I’ll keep going if you want but the mods have already made it pretty clear in this thread. Use ChatGPT all you want, just do not repost things directly from it in response to others.
As for my post history, I don’t often use Forums. I find it inconvenient. I mostly use Discord/Facebook/Reddit when I need help. And across the whole home assistant community it’s not uncommon to get general advice, because no one wants to do my work for me. So I’m told “try templates” but I barely understand even the basics of using templates, or something like that. Most people who try to help are well meaning, but for someone who doesn’t have a background in this stuff I know I’m a bother to anyone who’s trying to help me.
As for ChatGPT, the problem that people have is that it’s consistently not perfect, but that doesn’t mean it’s not helpful. It’s still incredibly helpful as a starting point. Anymore I’m using ChatGPT as the starting point for pretty much all of my automations. it’s interactive so you can give it feedback on something that’s not working and it will correct itself. It really is a game changer tool for those of us who don’t have the background for these things to come naturally to us.
Can you post examples of the questions you posed and correct answers you received from ChatGPT?
All of the ChatGPT examples that I have seen posted in this forum were incorrect and only served to mislead users. It would be interesting to see how you framed your questions in order to get correct answers.
Yes. It is.
it’s no longer allowed to use ChatGPT or other AI systems to help others.
Using an AI system to generate an answer while not providing attribution to AI will result in a ban.
If you use attribution, we will delete your post and issue a warning.
This also means suggesting someone “ask ChatGPT” is not an acceptable response.
These make it VERY clear, it’s a complete gag order on ChatGPT. It’s a hamfisted responce to the problem and restricts helpful tools from being shared.
The trick with ChatGPT is to lean on the CHAT side of it. Interact with it. If the given answer doesn’t work, tell it what error you’re getting and it’ll attempt to correct itself. If the solution it gives you includes variables, tell it what your entity_ids are for those variables, or if it uses a service that doesn’t exist, tell it that. etc. It’s a TOOL. It’s not a magic wand.

GIVEN ENTRIES =
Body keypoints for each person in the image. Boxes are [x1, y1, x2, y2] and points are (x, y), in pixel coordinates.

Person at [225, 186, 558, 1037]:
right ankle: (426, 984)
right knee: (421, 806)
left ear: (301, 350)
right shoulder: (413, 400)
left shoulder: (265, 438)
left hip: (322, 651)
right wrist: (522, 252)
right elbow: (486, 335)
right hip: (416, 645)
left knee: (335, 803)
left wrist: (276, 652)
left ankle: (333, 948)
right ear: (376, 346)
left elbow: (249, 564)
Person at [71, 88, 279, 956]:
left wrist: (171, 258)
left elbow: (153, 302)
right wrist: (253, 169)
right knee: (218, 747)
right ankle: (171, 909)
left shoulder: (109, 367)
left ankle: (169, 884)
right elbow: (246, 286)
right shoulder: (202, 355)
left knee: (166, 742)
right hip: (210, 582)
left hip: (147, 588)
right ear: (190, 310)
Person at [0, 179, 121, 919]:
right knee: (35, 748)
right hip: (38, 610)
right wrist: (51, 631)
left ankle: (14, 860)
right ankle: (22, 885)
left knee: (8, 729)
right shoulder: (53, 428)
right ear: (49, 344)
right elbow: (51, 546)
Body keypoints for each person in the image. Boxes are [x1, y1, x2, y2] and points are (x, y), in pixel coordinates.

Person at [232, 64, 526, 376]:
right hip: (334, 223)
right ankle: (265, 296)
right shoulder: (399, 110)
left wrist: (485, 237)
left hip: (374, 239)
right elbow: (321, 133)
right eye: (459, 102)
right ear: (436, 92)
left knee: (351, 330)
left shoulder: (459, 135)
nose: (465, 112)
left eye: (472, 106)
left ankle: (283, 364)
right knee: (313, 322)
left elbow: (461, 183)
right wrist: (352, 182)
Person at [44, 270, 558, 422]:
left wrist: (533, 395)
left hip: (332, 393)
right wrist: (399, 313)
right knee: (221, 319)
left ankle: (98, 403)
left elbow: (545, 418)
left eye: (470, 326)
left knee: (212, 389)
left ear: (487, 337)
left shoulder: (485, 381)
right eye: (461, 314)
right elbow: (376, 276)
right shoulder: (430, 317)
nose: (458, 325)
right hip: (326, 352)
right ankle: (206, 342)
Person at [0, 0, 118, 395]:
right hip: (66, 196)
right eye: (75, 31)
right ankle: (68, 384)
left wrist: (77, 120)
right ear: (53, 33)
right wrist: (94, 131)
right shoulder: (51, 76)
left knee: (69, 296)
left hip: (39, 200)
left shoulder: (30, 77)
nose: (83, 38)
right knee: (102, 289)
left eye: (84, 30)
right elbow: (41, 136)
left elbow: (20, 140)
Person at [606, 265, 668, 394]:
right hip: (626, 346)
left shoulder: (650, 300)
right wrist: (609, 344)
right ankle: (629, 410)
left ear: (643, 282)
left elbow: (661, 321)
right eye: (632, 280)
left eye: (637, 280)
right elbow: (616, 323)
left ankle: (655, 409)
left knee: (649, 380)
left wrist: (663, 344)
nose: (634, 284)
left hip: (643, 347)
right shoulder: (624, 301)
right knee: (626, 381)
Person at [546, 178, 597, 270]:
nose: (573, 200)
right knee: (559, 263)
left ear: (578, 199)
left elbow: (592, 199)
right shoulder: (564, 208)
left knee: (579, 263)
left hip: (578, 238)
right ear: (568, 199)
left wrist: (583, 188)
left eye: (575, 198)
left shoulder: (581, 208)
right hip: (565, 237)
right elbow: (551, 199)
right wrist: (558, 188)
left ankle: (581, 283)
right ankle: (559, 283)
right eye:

QUESTIONS TO ANSWER =
1) In the forum discussion about ChatGPT, rewrite the paragraph beginning "The trick with ChatGPT is to lean on" as a short bulleted list that keeps its main points.
2) Please carry on the forum discussion about ChatGPT, picking up after its final paragraph.
The records play no part in what is asked here.

SOLVED PROBLEMS =
1)
- Rely on the chat side of ChatGPT and interact with it.
- If an answer doesn't work, tell it the error you're getting so it can try to correct itself.
- If its solution includes variables, give it your entity_ids for those variables.
- If it uses a service that doesn't exist, tell it that.
- Treat it as a tool, not a magic wand.

2)
I could post the finished product if you want, but I have a feeling you’d want to see the whole conversation, which I don’t have anymore, but I’ll try to remember to followup tonight and post an example for you.
Cool. You’re wrong. I work for Nabu Casa, I chat with @petro regularly, I pointed him to one of the first examples of these ChatGPT responses and asked what we should do about this. He reviewed with other mods and admins and they came up with this rule. I am telling you with 100% certainty what is and isn’t allowed. I’m sorry you find the post at the top confusing.
What isn’t allowed:
- Replying to someone by posting something word for word from ChatGPT
- Replying to someone by saying “go ask ChatGPT”
What is allowed:
- Literally any other use of ChatGPT (researching before responding, researching for your own personal automations, etc.)
- Writing a #community-guides on how you personally use ChatGPT to solve your own Home Automation problems, if you feel you have a useful, reproducible process that others could follow
Just stop. You’re miss understanding the post. That’s it. I’ve said it multiple times in this thread. CommandCentral has repeated it.
It’s not a complete gag order. Move along, as you’re just trying to win a stupid argument now by repeating yourself.
I’m not wrong, I’m reading. The rules are clear as day when you read them.
If that wasn’t the rule they intended, they should fix the rule then.
The rule, as written, is a complete gag order. If that’s not the intention then fix the rule.
It is not. Do not use chatgpt to answer questions for people on any HA media platform. Use it to your hearts content otherwise.